/kaggle_porto_seguro

kaggle: who will create an auto insurance claim?

Primary LanguageR

kaggle_porto_seguro

kaggle: who will create an auto insurance claim?

1) 999 level 1 small column sample xgb models

I'd like to take some checkpoints along the way with this strategy When I hit 33 models in or so, this is the checkpoint I want to do:

  • identify best error, logloss, and auc scoring single models
  • load in trainA / trainB preds for those models and determine local score
  • pass test through these models to determine the PLB scores (how well do they match local scores?)
  • bag (mean) these top 3 model test scores together and pass into PBL (how does that compare to individual scores?)
  • bag ALL 33 models so far and pass that to PBL, how does that score?
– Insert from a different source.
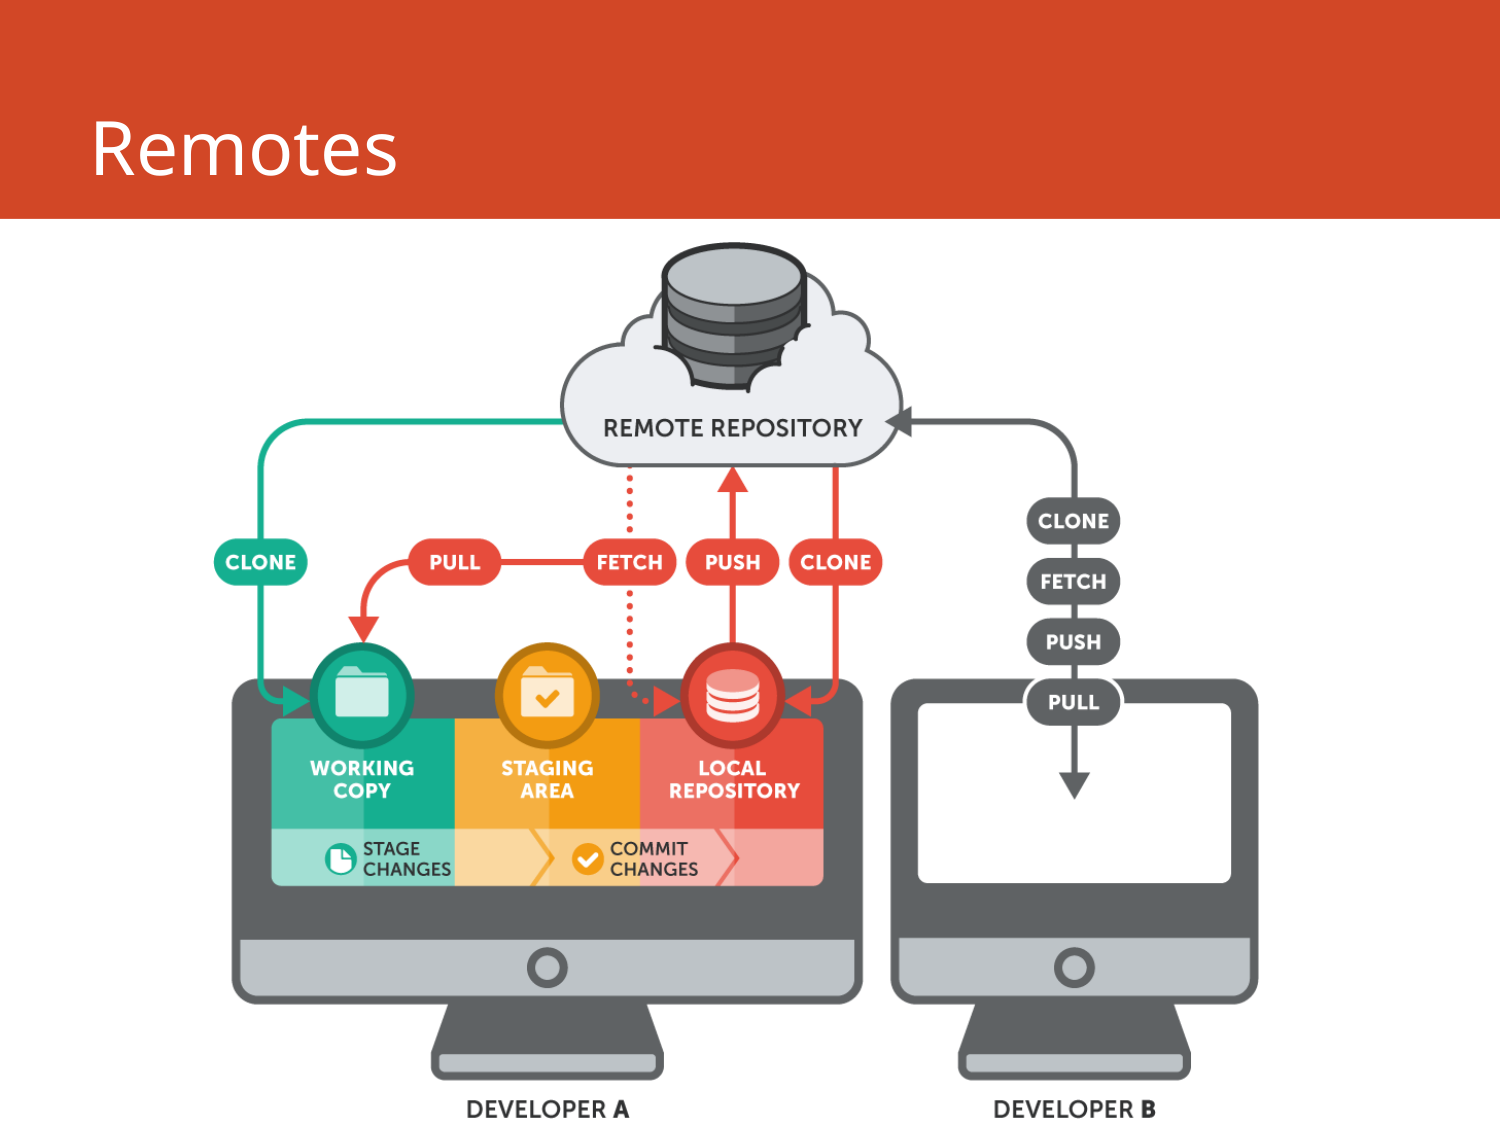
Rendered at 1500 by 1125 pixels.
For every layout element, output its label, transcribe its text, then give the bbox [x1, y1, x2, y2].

title Remotes [74, 0, 1397, 199]
picture [212, 242, 1260, 1125]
Best Single Model Using AUC after 35 iters

  • level01 - 31
  • features: "ps_car_01_cat, ps_ind_12_bin, ps_car_05_cat, ps_reg_03, ps_ind_08_bin, ps_calc_07, ps_calc_02, ps_calc_09, ps_calc_06, ps_calc_08, ps_car_14, ps_ind_11_bin, ps_calc_20_bin, ps_car_15, ps_calc_11, ps_car_09_cat, ps_calc_17_bin, ps_car_11_cat, ps_ind_18_bin, ps_ind_07_bin, ps_reg_01, ps_ind_06_bin, ps_car_02_cat, ps_car_08_cat, ps_calc_14, ps_calc_15_bin, ps_ind_03, ps_car_06_cat, ps_calc_04, ps_ind_17_bin, ps_ind_02_cat, ps_car_12, ps_car_07_cat"
  • cv_score: 0.6284632
  • PLB: 0.257 (pretty terrible)

best single model using logloss after 35 iters

  • level01 - 34
  • cv_score: 0.153
  • PBL: 0.254

best single model using error after 35 iters

  • level01 - 1
  • cv_score: 0.0364428
  • PBL: 0.195